I have a lot of tattoos. Fourteen, to be exact. Each one holds special meaning for me. The most noticeable of these are the string of music notes that run from the inside of my ear to my neck, and the psi symbol on my wrist. Yesterday I was in the supermarket, preparing to walk out the door, groceries in hand when I passed a thirty-something man and a young girl I assume was his daughter. As I walked past them, the man tapped my shoulder and, in a very condescending voice, asked me how many of “those marks” I had. I was confused for a second but realized that he was talking about my tattoos. “Oh! I have fourteen,” I told him. He snarled at me and said, I quote, “Have fun waiting tables and sleeping around all your life.” He grabbed his daughter and hurried away, leaving me standing in shock.
Just for the record, I have been married to the same man for eighteen years and we have three wonderful children. I hold a Ph.D in Developmental Psychology and an M.Ed in Educational Psychology, and I am the counselor at a fairly prestigious private high school. I don’t think that equates with “waiting tables and sleeping around.” I could list a dozen factors, ranging from cultural influence to entitlement issues, that may have led this man to the conclusion that people with tattoos are beneath him, and he’s entitled to that opinion. He is not, however, entitled to belittle others, especially people he knows nothing about.
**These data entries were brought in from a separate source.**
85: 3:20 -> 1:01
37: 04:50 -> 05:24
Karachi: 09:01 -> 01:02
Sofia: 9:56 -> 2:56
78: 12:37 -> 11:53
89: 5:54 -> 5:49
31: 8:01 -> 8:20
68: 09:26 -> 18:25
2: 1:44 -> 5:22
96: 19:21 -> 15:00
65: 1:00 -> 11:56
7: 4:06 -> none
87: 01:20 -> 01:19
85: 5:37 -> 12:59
I find it even more repulsive that he would act this way in front of his young, impressionable daughter. 0731-13
For me, it is the content of the tattoo that may reveal the character of the person wearing them. I’ve seen some horrific, gruesome tats that glorify death and violence or sex and I wonder about the nature of someone who would choose to permanently place those kinds of images as a bold advertisement on their skin.